Bukan hanya permainan tembak-tembakan sih, Mark mengalahkan Hana dalam semua permainan yang keduanya mainan di Timezone ini.
'YA GUSTI, APA SALAH DAN DOSAKU SEHINGGA AKU KALAH TERUSS?' teriak Hana dalam hatinya, ia meringgis.
Sekarang Hana ngerasa hina. Hina karena kalah maen game sama mantan.
"Payah ih. Katanya ga takut kalah," cibir Mark sembari menahan tawanya karena melihat wajah Hana yang udah bete maksimal, ada kebahagiaan tersendiri ketika melihatnya. "kok malah kalah sih?"
"Gua cuman bilang ga takut kalah, dan itu bukan berati gua ga bakal kalah. Lagian gua sibuk ngomik."
"Emang komikus itu sesibuk apa sih? Gua aja yang CEO super sibuk tiap harinya masih bisa ngalahin lo. Emang dasar elu mah payah."
Anjir, tampol tida ya? Tampol tida ya?
"Bacot lah!" kata Hana kesel lalu pergi meninggalkan Mark. Tapi sebelumnya dia mengacungkan jari tengahnya tepat didepan wajah Mark. "fck you, bastard!"
Mark malah cengo untuk beberapa saat. "Hah? Dia mau naena sama gua?"
Kayanya ini otak Mark harus di bersihin pake smadav deh. "tapi kan si Hana sebel sama gua? Kok dia mau naena sama gua? Apa jangan-jangan dia lagi sange? Eh bentar, Hana mana?" lelaki keturunan Kanada itu terlalu lama berkutat dengan pikirannya sendiri sehingga ia baru sadar
Hana sudah pergi jauh, bahkan punggungnya enggak terlihat lagi. "s**t!"
Sebenarnya Hana sih jalannya random. Dia ga tau mau pergi kemana karena ga ada tujuan. Ada sih, tapi tujuannya cuman menjauh dari Mark.
Dan berharap ga harus ketemu cowok sialan itu lagi.
Tiba-tiba saja aroma wangi donat yang menggugah selera itu tercium oleh hidung Hana yang mancung. Cacing di perut Hana pun sekarang menjadi agak b*****t karena malah memainkan musik keroncong di perutnya.
Lapar.
Wangi aroma donat dari J.co selalu membuatnya lapar, walaupun jaraknya masih sekitar 5 meter jari jarak Hana berdiri.

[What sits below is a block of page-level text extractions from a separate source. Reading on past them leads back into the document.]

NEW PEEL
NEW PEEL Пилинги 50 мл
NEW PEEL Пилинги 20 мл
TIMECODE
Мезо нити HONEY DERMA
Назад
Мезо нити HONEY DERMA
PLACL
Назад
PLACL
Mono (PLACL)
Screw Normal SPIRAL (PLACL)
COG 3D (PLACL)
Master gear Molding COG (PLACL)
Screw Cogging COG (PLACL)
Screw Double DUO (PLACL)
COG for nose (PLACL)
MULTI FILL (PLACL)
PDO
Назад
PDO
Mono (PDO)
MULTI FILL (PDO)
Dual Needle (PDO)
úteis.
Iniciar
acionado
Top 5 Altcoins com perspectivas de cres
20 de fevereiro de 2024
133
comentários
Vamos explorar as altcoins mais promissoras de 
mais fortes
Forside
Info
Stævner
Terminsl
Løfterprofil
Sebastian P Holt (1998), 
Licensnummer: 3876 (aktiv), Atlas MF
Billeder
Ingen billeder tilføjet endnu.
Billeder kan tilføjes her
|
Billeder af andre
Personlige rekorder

Tanpa pikir panjang, Hana pun berlari kesana.
Bruk!
Tapi sialnya Hana malah menabrak seseorang tepat didepan J.co, ia sampai jatuh coba.

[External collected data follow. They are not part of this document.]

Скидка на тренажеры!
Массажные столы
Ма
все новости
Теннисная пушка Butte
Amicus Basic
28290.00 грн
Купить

"WOI KALO JALAN TUH PAKE MA—"
"Hana? Adiknya Jevon kan?"
Hana langsung menutup mulutnya begitu sadar orang yang dia tabrak itu ternyata Hanif, komposer terkenal sekaligus teman Jevon. Masalahnya kalo Hana ngegas, ntar dia dihujat fansnya Hanif.
Duh, Kenapa dunia sempit banget sih?
Hanif dengan baik hatinya membantu Hana untuk berdiri. Dia tersenyum manis melihat kesayangannya Jevon. Berharap Hana tidak melaporkan kejadian ini pada kakaknya.

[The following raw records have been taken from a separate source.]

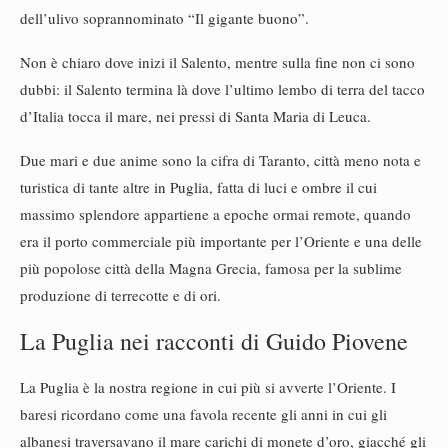
dell’ulivo soprannominato “Il gigante buono”.
Non è chiaro dove inizi il Salento, mentre sulla fine non ci sono
dubbi: il Salento termina là dove l’ultimo lembo di terra del tacco
d’Italia tocca il mare, nei pressi di Santa Maria di Leuca.
Due mari e due anime sono la cifra di Taranto, città meno nota e
turistica di tante altre in Puglia, fatta di luci e ombre il cui
massimo splendore appartiene a epoche ormai remote, quando
era il porto commerciale più importante per l’Oriente e una delle
più popolose città della Magna Grecia, famosa per la sublime
produzione di terrecotte e di ori.
La Puglia nei racconti di Guido Piovene
La Puglia è la nostra regione in cui più si avverte l’Oriente. I
baresi ricordano come una favola recente gli anni in cui gli
albanesi traversavano il mare carichi di monete d’oro, giacché gli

Kalo di laporin ya, mati si Hanif. Jevon kalo ngamuk serem.
"Kamu ga apa-apa Han?"
Hana menggeleng sebagai jawaban. "Enggak kok, Kak. Makasih btw."
"Eh kamu kesini sama siapa?"
"Aku kesini sama—"
Sayang sekali ucapan Hana terpotong karena Mark tiba-tiba datang dan merangkul pundaknya. Mark lalu berkata, "Akhirnya ketemu juga si sayang."
'Anjir!' Hana dan Hanif sama-sama kaget karena kemuculan Mark yang tiba-tiba. Mana lagi si Mark langsung narik Hana buat ngejauh dari Hanif gitu.
Meninggalkan Hanif yang kemudian meremas ponselnya dengan kesal. "Tu cowok siapa sih? Ganggu aja.”